> [Exercise aim] Your answer must consist of every line from the data below that includes the word "Input".

Start of Supplied data

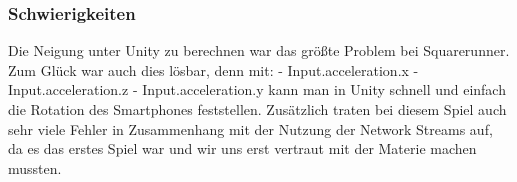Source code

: \subsubsection{Schwierigkeiten}
Die Neigung unter Unity zu berechnen war das größte Problem bei Squarerunner. Zum Glück war auch dies lösbar, denn mit:
\newline 
- Input.acceleration.x
\newline
- Input.acceleration.z
\newline
- Input.acceleration.y
\newline
kann man in Unity schnell und einfach die Rotation des Smartphones feststellen.
Zusätzlich traten bei diesem Spiel auch sehr viele Fehler in Zusammenhang mit der Nutzung der Network Streams auf, da es das erstes Spiel war und wir uns erst vertraut mit der Materie machen mussten.
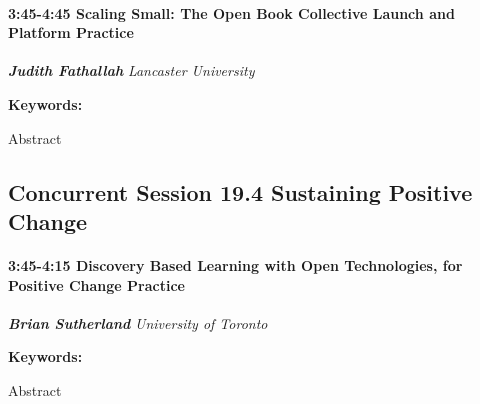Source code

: \documentclass[
]{book}
\begin{document}
\begin{session}
\hypertarget{scaling-small-the-open-book-collective-launch-and-platform-practice}{%
\paragraph*{\texorpdfstring{3:45-4:45 \textbar{} \textbf{Scaling Small:
The Open Book Collective Launch and Platform} \textbar{}
Practice}{3:45-4:45 \textbar{} Scaling Small: The Open Book Collective Launch and Platform \textbar{} Practice}}\label{scaling-small-the-open-book-collective-launch-and-platform-practice}}

\textbf{\emph{Judith Fathallah}} \textbar{} \emph{Lancaster University}

\textbf{Keywords:}

Abstract
\end{session}

\hypertarget{concurrent-session-19.4-sustaining-positive-change}{%
\subsection*{Concurrent Session 19.4 \textbar{} Sustaining Positive Change}\label{concurrent-session-19.4-sustaining-positive-change}}

\begin{session}
\hypertarget{discovery-based-learning-with-open-technologies-for-positive-change-practice}{%
\paragraph*{\texorpdfstring{3:45-4:15 \textbar{} \textbf{Discovery Based
Learning with Open Technologies, for Positive Change} \textbar{}
Practice}{3:45-4:15 \textbar{} Discovery Based Learning with Open Technologies, for Positive Change \textbar{} Practice}}\label{discovery-based-learning-with-open-technologies-for-positive-change-practice}}

\textbf{\emph{Brian Sutherland}} \textbar{} \emph{University of Toronto}

\textbf{Keywords:}

Abstract
\end{session}
\end{document}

End of Supplied data

> [Result of this task]
- Input.acceleration.x
- Input.acceleration.z
- Input.acceleration.y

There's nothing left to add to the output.